Linear Probing

Linear Probing

Linear probing is a collision resolution technique used in hash tables to handle collisions. When a collision occurs, linear probing searches for the next available slot in the hash table by incrementing the index sequentially until an empty slot is found.

Example

Let's consider a similar example with a hash function "key mod 5" and a sequence of keys: 12, 25, 37, 46, 58, 61, 72.

In this case, the table size (S) is 5, and the hash function calculates the hash value by taking the key modulo 5.

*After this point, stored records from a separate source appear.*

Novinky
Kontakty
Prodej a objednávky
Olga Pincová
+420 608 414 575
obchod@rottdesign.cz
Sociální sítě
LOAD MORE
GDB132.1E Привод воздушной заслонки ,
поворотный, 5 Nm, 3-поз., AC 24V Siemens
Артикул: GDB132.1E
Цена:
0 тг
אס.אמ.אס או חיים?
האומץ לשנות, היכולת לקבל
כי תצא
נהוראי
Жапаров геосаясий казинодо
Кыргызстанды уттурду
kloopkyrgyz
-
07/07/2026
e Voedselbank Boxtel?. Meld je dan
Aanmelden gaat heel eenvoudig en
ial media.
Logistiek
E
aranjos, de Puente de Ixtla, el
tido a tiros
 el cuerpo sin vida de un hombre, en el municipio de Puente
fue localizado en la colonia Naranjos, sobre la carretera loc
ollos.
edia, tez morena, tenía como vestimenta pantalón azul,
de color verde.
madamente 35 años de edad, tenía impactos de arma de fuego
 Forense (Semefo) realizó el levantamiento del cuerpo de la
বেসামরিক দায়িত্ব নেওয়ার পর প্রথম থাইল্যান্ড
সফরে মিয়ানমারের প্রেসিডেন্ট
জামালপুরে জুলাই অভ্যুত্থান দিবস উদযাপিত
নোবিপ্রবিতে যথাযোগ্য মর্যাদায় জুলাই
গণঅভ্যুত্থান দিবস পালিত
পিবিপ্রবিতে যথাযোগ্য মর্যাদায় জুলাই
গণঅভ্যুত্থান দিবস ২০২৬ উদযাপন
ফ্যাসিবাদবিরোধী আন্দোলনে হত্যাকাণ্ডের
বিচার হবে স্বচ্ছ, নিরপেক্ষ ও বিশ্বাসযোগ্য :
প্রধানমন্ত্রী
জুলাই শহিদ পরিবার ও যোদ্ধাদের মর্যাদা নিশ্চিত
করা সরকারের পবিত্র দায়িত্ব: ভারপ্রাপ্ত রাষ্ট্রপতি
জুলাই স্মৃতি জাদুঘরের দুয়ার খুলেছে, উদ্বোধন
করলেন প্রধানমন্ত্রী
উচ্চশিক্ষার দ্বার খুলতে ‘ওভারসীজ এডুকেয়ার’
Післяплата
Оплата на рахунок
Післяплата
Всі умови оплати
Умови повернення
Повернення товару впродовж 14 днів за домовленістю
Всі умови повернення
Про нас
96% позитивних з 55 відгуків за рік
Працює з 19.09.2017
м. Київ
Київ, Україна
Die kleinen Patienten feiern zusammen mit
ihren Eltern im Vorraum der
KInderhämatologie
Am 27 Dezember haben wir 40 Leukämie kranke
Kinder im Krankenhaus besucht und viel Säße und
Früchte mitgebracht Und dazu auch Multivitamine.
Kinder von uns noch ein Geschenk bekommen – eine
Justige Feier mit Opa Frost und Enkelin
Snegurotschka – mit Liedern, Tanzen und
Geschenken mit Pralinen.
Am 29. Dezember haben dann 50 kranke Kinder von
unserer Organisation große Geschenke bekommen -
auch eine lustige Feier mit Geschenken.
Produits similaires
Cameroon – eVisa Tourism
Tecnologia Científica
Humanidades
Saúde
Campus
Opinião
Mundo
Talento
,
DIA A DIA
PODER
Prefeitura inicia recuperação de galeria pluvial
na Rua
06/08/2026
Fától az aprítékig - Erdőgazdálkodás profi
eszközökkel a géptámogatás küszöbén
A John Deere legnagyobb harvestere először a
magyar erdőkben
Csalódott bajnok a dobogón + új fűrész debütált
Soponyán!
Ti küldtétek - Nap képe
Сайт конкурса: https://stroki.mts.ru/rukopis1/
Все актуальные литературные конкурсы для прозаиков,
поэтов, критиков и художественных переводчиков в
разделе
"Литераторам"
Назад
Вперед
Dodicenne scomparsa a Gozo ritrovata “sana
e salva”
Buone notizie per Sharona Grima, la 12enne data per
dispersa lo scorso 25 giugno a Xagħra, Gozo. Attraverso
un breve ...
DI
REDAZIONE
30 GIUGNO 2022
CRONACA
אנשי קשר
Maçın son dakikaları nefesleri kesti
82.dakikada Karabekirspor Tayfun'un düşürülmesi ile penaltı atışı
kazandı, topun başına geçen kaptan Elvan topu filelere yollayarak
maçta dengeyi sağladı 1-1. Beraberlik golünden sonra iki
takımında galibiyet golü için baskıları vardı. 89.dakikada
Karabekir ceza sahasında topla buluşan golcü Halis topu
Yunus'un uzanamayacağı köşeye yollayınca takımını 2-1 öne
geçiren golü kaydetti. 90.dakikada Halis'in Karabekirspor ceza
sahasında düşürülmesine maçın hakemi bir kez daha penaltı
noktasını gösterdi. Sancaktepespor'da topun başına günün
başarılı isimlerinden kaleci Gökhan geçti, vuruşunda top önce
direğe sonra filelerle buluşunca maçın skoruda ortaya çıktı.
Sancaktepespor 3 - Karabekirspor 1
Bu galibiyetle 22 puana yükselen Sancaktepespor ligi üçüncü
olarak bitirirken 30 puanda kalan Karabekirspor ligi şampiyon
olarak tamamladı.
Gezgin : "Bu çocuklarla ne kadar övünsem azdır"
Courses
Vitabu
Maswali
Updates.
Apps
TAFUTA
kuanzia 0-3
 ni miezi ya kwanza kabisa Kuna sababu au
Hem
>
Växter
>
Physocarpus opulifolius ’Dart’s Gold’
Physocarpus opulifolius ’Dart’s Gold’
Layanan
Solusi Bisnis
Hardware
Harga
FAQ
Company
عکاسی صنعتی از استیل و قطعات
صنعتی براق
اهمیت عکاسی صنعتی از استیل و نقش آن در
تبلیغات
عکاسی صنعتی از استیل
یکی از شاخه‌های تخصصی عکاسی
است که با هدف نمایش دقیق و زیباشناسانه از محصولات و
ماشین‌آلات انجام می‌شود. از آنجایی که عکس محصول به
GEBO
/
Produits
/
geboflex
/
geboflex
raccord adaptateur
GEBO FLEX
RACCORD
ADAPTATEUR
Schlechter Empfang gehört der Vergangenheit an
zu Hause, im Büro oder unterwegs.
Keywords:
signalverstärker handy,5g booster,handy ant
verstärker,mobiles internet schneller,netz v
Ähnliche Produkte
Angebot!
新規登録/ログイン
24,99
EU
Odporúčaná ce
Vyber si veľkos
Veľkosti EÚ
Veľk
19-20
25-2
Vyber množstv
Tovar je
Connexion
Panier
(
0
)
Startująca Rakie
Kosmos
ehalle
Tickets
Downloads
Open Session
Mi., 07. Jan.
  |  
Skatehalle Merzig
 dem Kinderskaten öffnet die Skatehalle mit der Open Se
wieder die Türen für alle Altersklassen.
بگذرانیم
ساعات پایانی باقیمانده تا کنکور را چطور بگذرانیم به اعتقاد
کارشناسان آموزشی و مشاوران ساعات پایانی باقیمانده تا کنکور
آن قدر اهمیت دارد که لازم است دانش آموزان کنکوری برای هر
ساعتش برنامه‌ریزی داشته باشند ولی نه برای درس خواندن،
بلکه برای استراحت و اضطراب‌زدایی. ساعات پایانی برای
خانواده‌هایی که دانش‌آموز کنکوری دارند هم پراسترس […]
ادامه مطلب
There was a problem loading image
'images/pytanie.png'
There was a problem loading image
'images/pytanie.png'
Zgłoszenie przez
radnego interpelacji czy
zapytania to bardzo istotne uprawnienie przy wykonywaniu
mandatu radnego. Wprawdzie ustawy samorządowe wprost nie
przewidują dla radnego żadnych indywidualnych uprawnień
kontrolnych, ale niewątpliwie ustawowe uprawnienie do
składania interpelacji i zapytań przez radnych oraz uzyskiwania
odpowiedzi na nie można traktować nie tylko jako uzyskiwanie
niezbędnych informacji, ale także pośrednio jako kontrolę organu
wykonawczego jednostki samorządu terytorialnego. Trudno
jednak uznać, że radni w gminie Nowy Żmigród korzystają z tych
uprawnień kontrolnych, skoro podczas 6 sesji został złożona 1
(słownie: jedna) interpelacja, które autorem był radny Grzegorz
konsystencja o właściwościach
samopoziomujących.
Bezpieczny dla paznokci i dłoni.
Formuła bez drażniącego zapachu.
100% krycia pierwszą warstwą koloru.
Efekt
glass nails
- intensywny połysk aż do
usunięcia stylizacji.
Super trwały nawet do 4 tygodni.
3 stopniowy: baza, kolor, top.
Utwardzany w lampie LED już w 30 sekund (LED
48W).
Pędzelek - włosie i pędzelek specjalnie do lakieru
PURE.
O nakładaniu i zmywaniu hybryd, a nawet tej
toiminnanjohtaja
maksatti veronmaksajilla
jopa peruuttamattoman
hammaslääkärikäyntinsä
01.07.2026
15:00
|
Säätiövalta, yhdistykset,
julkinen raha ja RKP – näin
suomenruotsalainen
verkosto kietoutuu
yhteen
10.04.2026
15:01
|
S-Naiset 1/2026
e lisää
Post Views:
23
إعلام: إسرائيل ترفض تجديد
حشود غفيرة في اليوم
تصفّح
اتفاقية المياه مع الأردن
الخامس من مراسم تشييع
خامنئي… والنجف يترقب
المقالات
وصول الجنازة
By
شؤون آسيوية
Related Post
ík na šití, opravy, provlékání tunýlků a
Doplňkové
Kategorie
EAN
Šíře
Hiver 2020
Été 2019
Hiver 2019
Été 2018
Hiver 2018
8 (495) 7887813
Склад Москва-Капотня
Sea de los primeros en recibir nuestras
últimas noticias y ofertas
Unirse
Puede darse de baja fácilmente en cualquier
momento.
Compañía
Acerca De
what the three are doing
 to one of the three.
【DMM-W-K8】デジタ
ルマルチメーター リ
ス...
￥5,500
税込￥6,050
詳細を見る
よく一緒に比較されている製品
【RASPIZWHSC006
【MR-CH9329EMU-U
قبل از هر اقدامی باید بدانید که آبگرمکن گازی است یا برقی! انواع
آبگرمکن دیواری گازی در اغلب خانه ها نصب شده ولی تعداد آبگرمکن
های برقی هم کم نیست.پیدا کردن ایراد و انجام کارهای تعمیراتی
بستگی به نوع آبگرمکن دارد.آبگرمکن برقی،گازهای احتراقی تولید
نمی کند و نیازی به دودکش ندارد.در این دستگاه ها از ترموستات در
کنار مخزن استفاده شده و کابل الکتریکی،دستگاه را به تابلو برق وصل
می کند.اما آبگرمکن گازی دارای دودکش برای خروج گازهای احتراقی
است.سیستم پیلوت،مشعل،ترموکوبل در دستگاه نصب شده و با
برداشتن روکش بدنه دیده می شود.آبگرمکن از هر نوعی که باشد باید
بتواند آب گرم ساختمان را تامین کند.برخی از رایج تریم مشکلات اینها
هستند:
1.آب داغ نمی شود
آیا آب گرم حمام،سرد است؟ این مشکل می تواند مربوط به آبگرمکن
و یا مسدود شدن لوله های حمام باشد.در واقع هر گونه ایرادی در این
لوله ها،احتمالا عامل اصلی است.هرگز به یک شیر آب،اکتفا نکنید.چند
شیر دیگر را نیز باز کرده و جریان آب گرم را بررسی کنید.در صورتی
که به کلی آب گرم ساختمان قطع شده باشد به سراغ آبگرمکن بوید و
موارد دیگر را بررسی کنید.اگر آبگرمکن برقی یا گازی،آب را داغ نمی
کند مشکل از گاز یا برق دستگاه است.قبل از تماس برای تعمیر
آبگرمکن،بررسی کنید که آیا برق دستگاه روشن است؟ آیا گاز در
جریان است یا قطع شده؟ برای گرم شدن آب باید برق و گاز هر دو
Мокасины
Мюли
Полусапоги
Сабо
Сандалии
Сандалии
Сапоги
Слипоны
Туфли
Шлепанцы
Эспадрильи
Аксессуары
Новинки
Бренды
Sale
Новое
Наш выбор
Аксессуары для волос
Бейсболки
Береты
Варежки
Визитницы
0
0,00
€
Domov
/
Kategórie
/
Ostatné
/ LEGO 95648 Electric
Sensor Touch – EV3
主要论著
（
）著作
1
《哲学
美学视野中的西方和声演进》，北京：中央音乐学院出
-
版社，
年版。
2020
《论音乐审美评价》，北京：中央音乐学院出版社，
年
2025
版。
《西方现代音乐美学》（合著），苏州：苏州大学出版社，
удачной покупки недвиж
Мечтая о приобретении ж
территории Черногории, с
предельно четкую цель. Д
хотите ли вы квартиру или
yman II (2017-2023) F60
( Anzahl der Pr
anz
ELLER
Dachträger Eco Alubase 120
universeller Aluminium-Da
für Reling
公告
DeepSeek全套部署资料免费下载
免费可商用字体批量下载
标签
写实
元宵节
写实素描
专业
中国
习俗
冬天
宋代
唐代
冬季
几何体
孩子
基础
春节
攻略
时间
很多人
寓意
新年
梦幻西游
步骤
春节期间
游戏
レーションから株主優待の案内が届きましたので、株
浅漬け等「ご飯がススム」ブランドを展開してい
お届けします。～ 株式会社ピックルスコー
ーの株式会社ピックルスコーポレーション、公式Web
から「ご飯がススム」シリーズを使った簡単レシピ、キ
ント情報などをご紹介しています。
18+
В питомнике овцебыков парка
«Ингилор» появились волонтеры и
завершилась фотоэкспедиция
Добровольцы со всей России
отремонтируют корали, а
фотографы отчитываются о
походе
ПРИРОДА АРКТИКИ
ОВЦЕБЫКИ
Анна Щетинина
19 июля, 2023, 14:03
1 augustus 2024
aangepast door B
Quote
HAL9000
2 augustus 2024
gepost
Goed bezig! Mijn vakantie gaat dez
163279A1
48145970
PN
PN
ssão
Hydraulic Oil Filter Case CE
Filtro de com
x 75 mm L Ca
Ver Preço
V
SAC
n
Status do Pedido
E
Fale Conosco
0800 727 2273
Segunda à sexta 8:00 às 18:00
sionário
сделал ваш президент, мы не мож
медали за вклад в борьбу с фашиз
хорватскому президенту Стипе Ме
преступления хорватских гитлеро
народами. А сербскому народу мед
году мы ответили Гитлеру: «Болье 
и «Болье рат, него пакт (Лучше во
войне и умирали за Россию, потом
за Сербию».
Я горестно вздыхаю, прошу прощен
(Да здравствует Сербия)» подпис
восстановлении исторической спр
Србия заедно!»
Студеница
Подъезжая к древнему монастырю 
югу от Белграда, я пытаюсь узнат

Let's follow the steps of inserting these keys into the hash table using linear probing collision resolution:

hash(12) = 12 % 5 = 2

The slot at index 2 is empty, so we insert key 12 at index 2.


hash(25) = 25 % 5 = 0

The slot at index 0 is empty, so we insert key 25 at index 0.


hash(37) = 37 % 5 = 2

The slot at index 2 is already occupied by key 12.

We increment the index by 1 and try (hash(37) + 1) % 5 = (38) % 5 = 3.

The slot at index 3 is empty, so we insert key 37 at index 3.


hash(46) = 46 % 5 = 1

The slot at index 1 is empty, so we insert key 46 at index 1.


hash(58) = 58 % 5 = 3

The slot at index 3 is already occupied by key 37.

We increment the index by 1 and try (hash(58) + 1) % 5 = (59) % 5 = 4.

The slot at index 4 is empty, so we insert key 58 at index 4.


hash(61) = 61 % 5 = 1

The slot at index 1 is already occupied by key 46.

We increment the index by 1 and try (hash(61) + 1) % 5 = (62) % 5 = 2.

The slot at index 2 is already occupied by key 12.

We increment the index by 1 and try (hash(61) + 2) % 5 = (63) % 5 = 3.

The slot at index 3 is already occupied by key 37.

We increment the index by 1 and try (hash(61) + 3) % 5 = (64) % 5 = 4.

The slot at index 4 is already occupied by key 58.

We increment the index by 1 and try (hash(61) + 4) % 5 = (65) % 5 = 0.

The slot at index 0 is empty, so we insert key 61 at index 0.


hash(72) = 72 % 5 = 2

The slot at index 2 is already occupied by key 12.

We increment the index by 1 and try (hash(72) + 1) % 5 = (73) % 5 = 3.

The slot at index 3 is already occupied by key 37.

We increment the index by